Outra herança maldita da gestão de Bolsonaro é uma dívida de R$ 5,5 bilhões aos organismos multilaterais. O Brasil corre o risco de perder o direito a voto na Organização das Nações Unidas para Agricultura e Alimentação (FAO), em janeiro de 2023, se não pagar sua contribuição financeira ao organismo. O Brasil é o maior produtor de alimentos do mundo e presidiu a FAO entre 2012 e 2019 com José Graziano da Silva, tornando-se referência mundial em programas de combate à fome.
Operador x político?
O Brasil deixou de ser um ator relevante na geopolítica global para tornar-se um verdaeiro pária internacional.

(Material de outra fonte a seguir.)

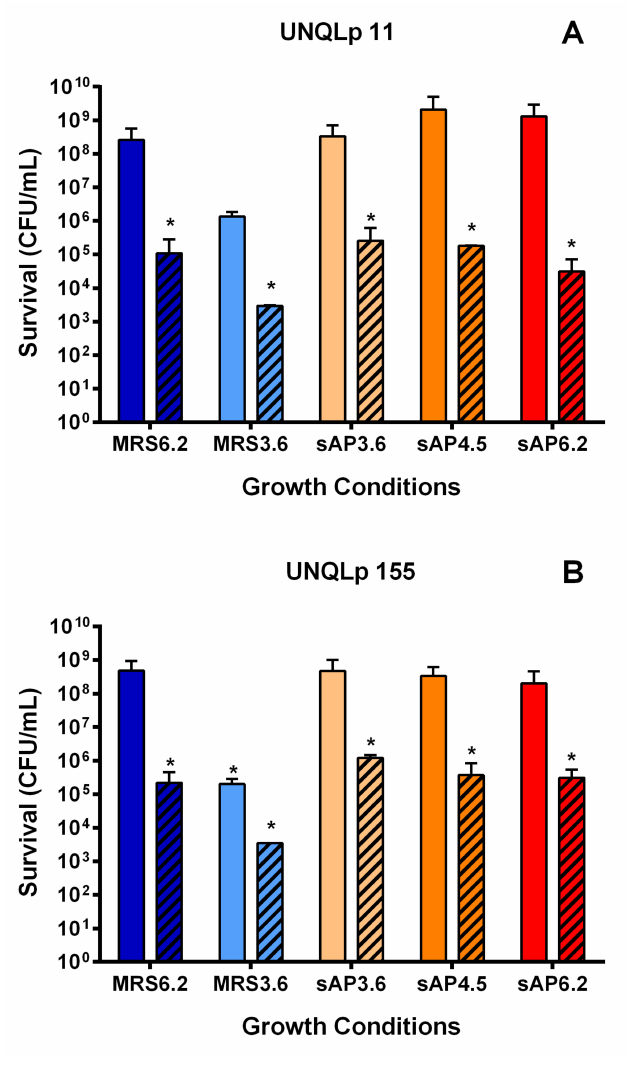
Figure 2. Bacterial viability of UNQLp 11 ( A ) and UNQLp 155 ( B ) strains, after 24 h (smooth bars) and 7 days (striped bars) of incubation in synthetic wine (ethanol 13% v/v , pH 3.5) at 21 ◦ C. Cultures were grown in sAP (supplemented with yeast extract, salts and Tween), at different pH (3.6, 4.5 and 6.2), or in MRS broth (pH 3.6 and 6.2) as control, until stationary phase. The statistical analysis was done using ANOVA and Dunnett’s multiple comparisons test with de control (MRS pH 6.2). Differences were considered significant when p < 0.05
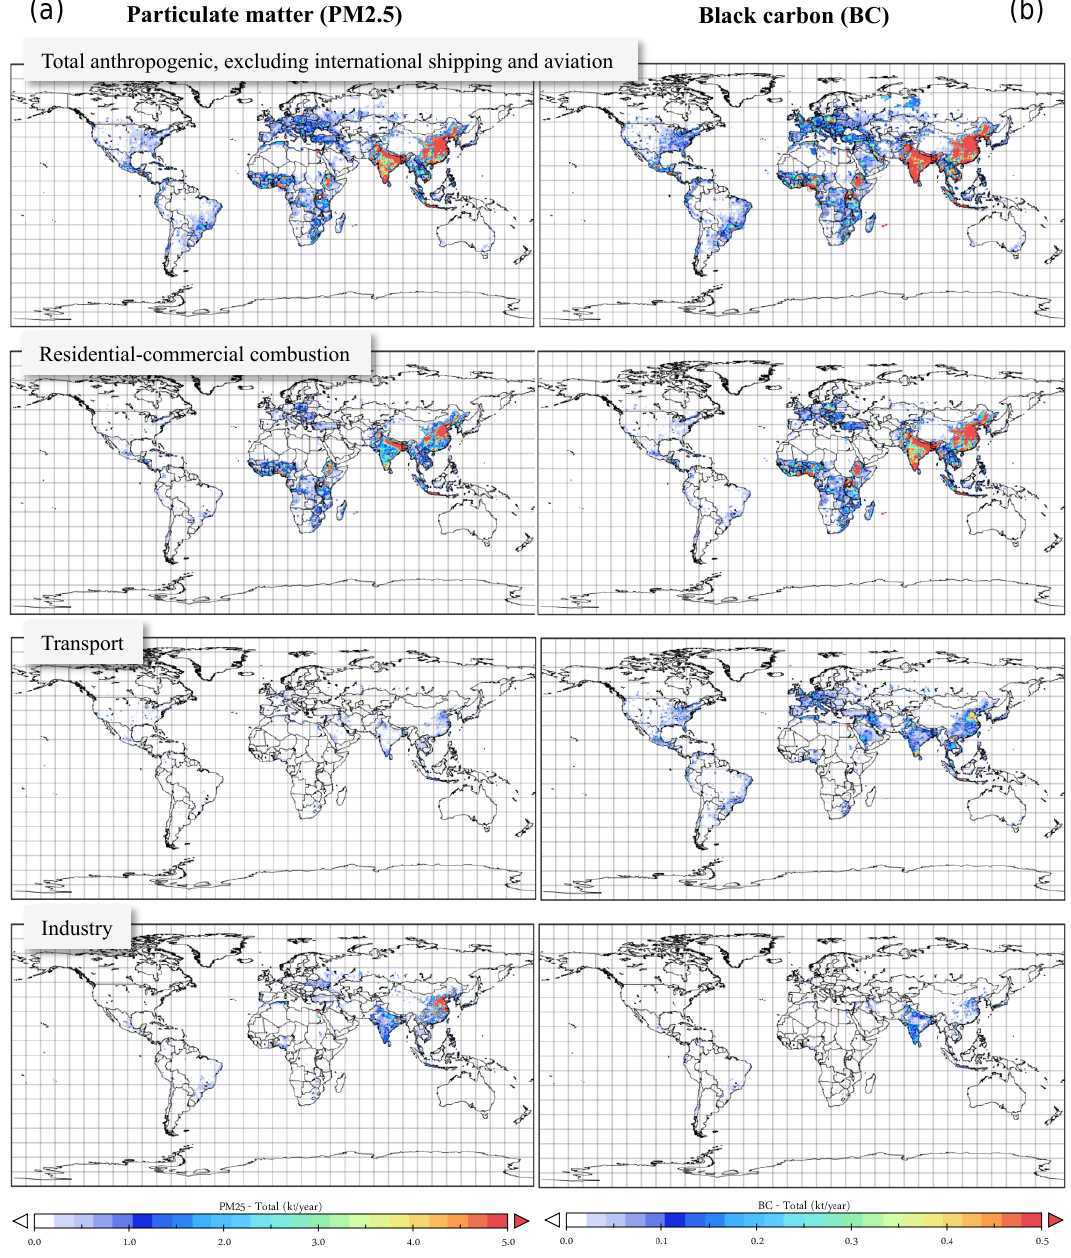
Figure 8. Global distribution of emissions of PM 2 . 5 (a) and BC (b) in 2010 (Ggyear − 1 per grid) from land-based sources, ECLIPSE V5a ; the scale is the same across sectors but there is a factor of 10 difference between PM 2 . 5 and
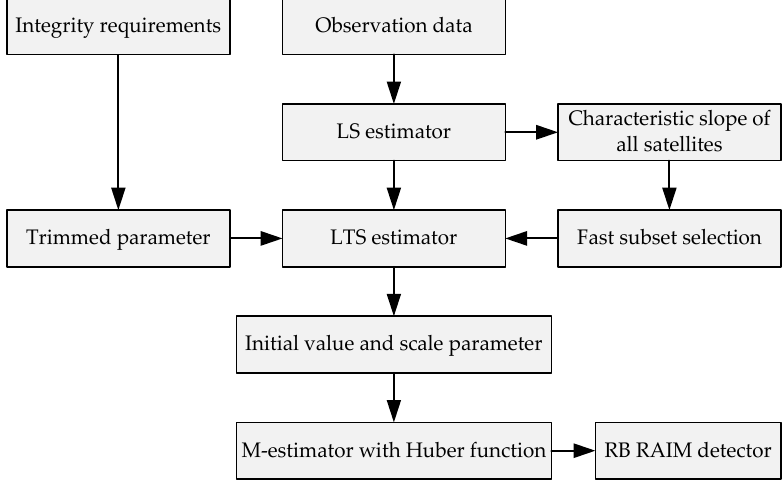
Figure 2. Flow chart of an RB detector based on an MM estimator.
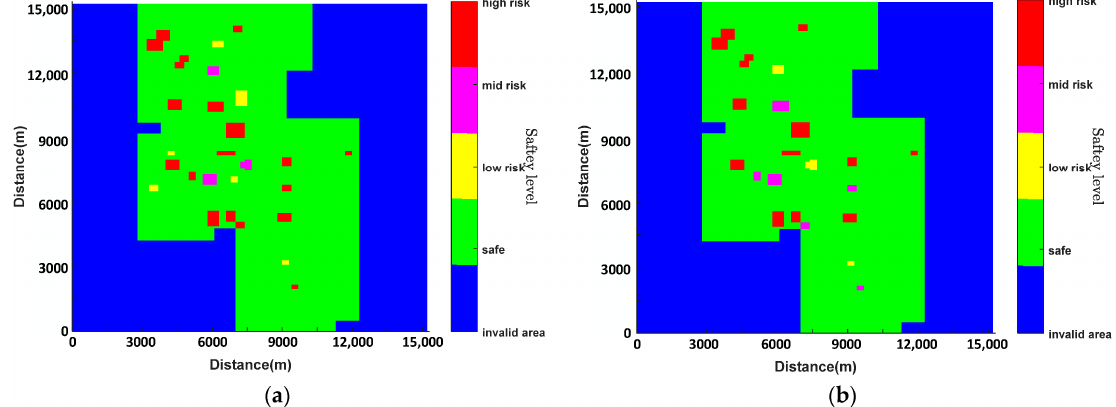
Figure 9. Obstacle layers. ( a ) Layer for Talon; ( b ) Layer for DJI Inspire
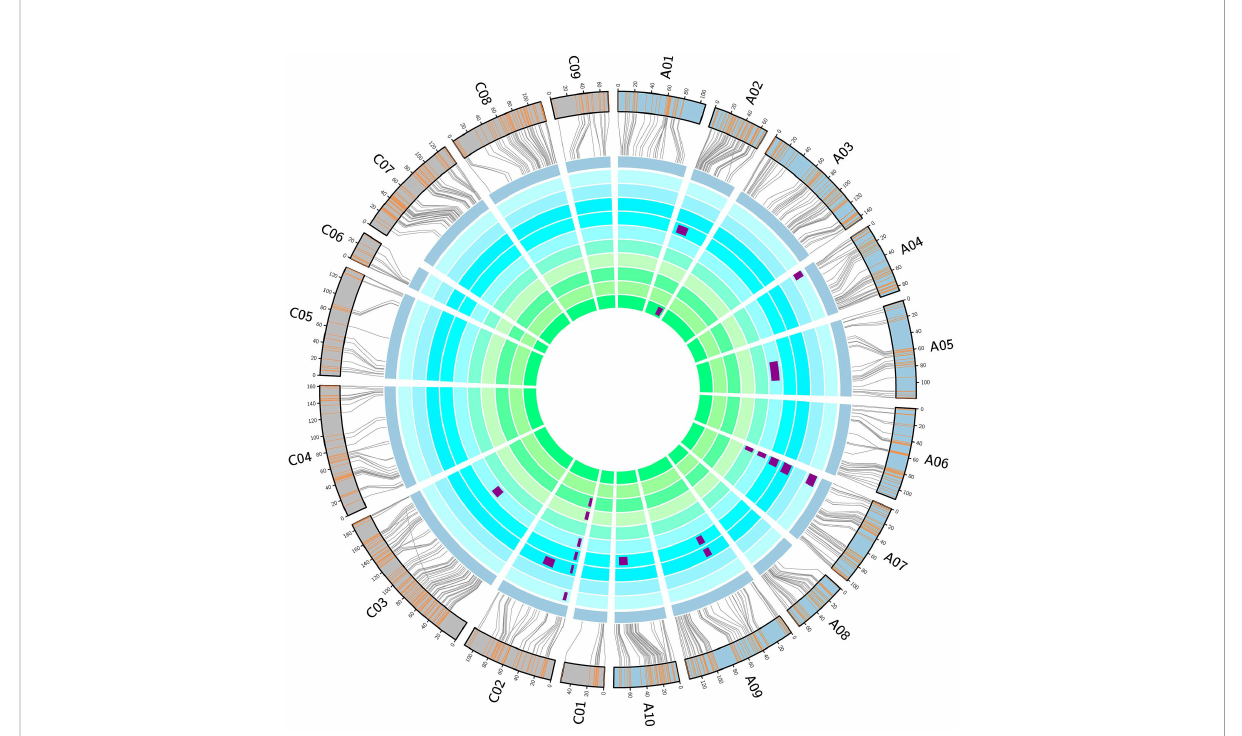
FIGURE 3 Genetic linkage map and locations of quantitative trait loci (QTL) for fl owering time (FT). From inside to outside, the ten cycles represent 15ZYFT1, 15ZYFT2, 16ZYFT1, 16ZYFT2, 15WHFT1, 15WHFT2, 16WHFT1, 16WHFT2, 16JZFT1, and 16JZFT2. The two outmost cycles show a comparison of the linkage and physical maps of Brassica napus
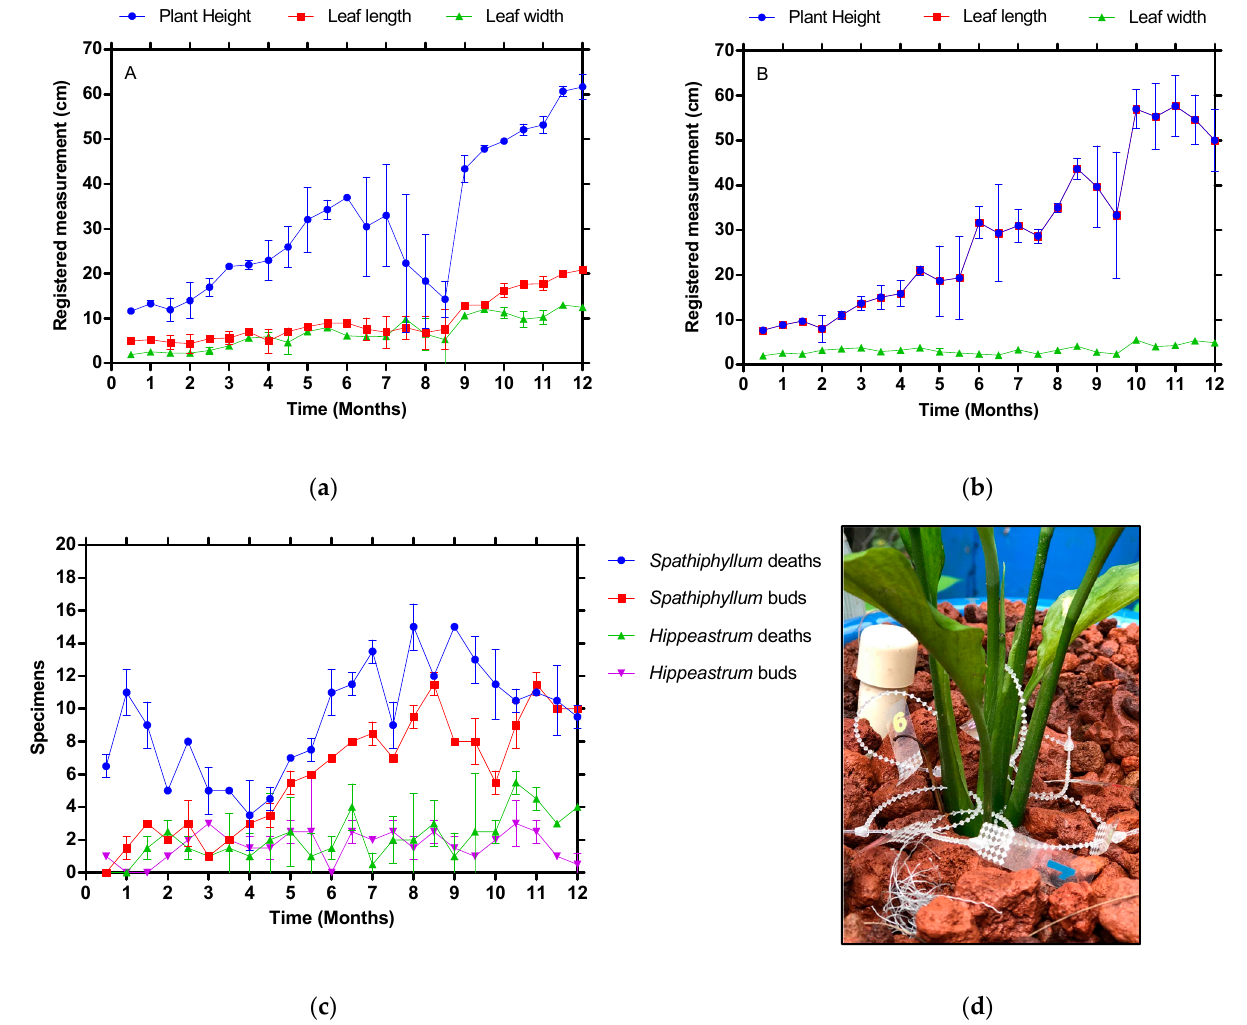
Figure 8. Plant development in the CW: ( a ) Spathiphyllum ; ( b ) Hippeastrum ; ( c ) deaths and buds; ( d ) ID monitoring.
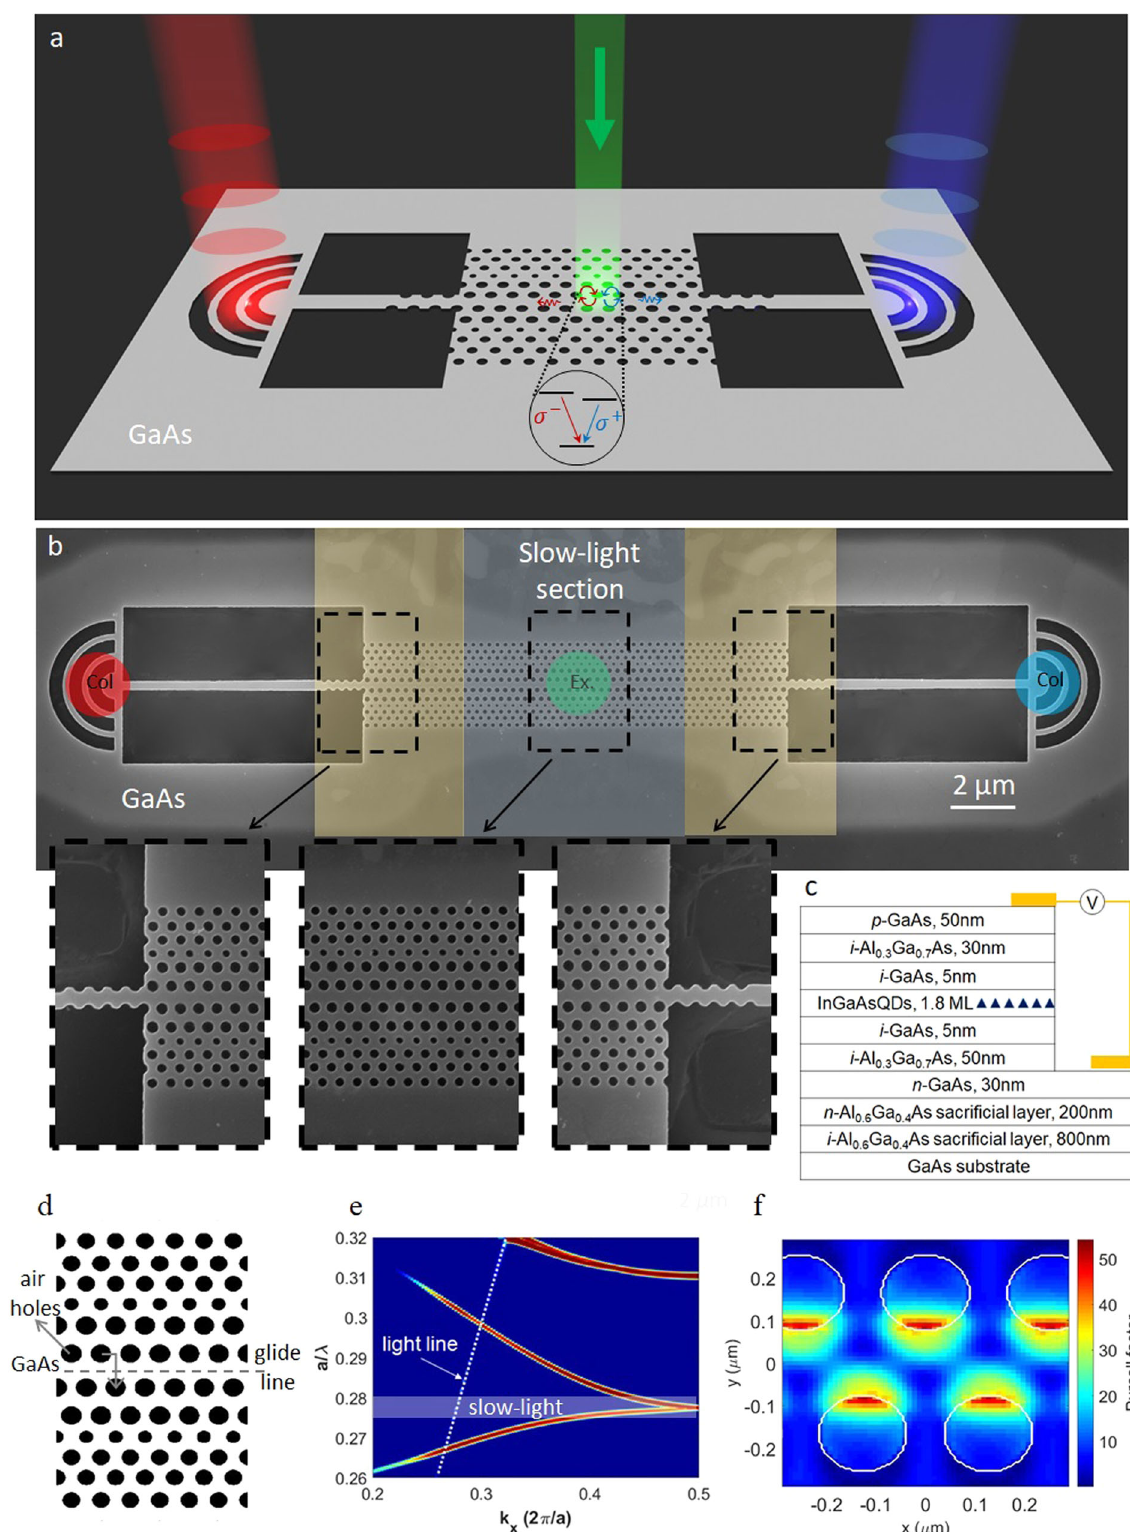
Fig. 1 Chiral nanophotonic waveguide device. a Schematic of the device layout and working principle. b SEM image of the PCW device patterned on a GaAs wafer. c Schematic of the p-i-n GaAs diode structure with embedded InGaAs QDs. d Top-view of the slow-light section of the PCW with an up-down glide-plane symmetry. e Simulated band structure of the PCW. f Spatial pro fi le of the Purcell factor inside the PCW at a frequency around the crossing point of the slow-light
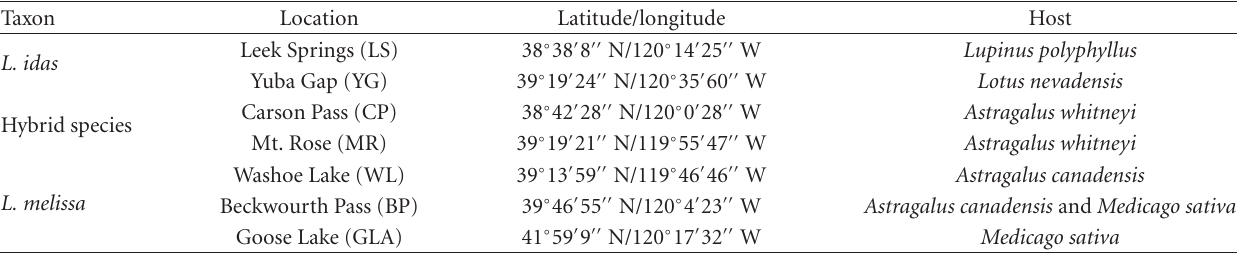
Table 1: Locations of populations (see also Figure 1) and hosts associated with the seven populations studied.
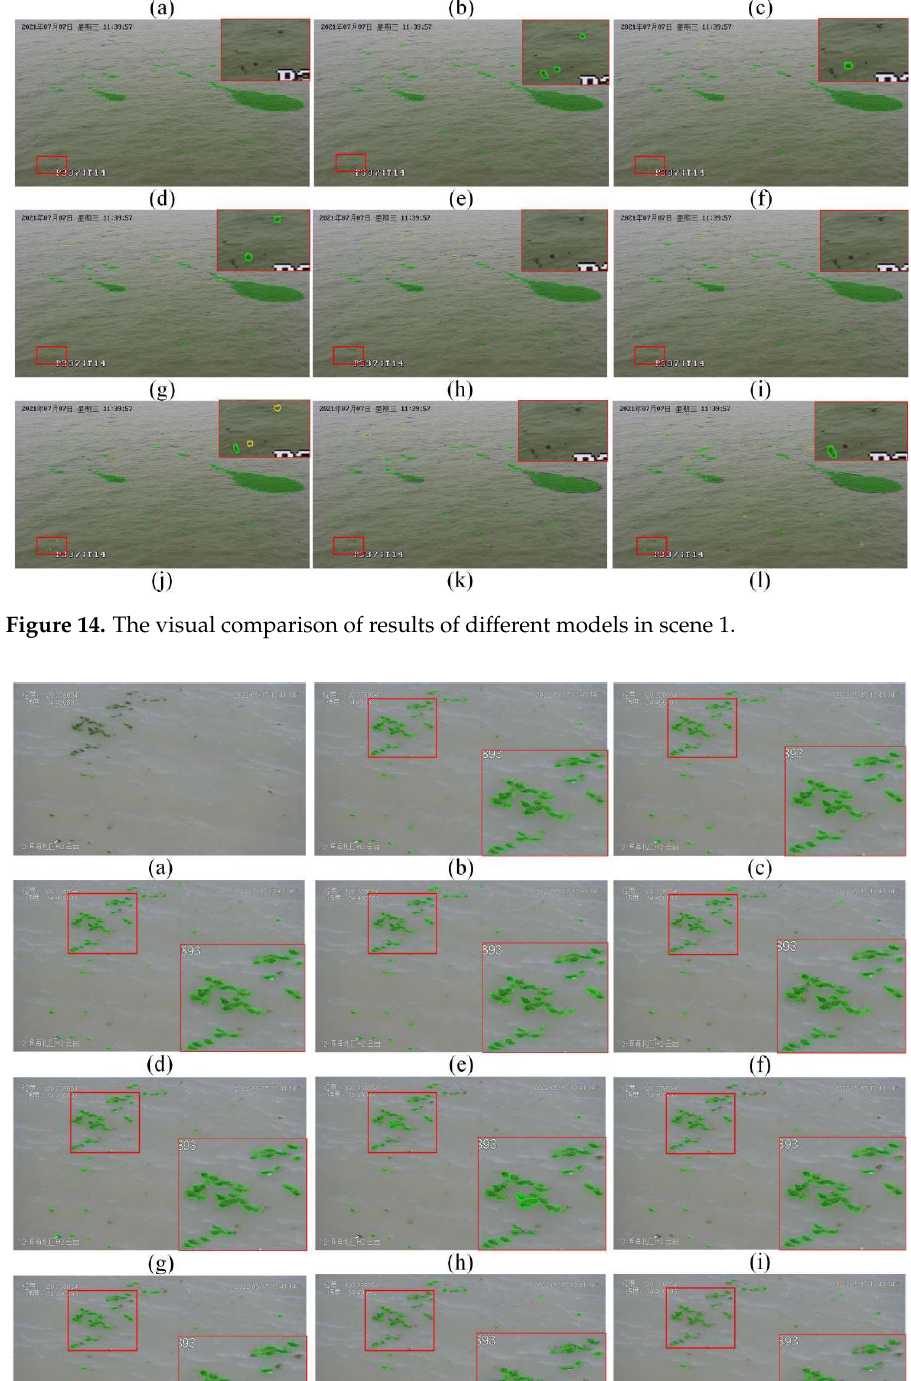
Figure 16. The visual comparison of results of different models in scene 3.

O GT de Relações Exteriores, chefiado pelo ex-ministro Celso Amorim, realizou reuniões com organizações populares de luta pela terra, movimento negro e indígena para redefinir a lista de prioridades para a diplomacia brasileira.
A indicação de Vieira para a pasta teria sido chancelada por Amorim. “É um nome de confiança de Celso Amorim, mas devemos olhar pra coalizão política de governo. Amorim deve assumir a secretaria especial da presidência e isso deve representar a volta da política externa altiva e ativa num contexto muito mais complexo”, analisa Berringer.
Em seu discurso de posse como ministro de Dilma, em 2015, Viera citou o amigo como alguém com quem ele aprendeu a admirar a maneira como expressam seu “compromisso inalienável” com o Brasil.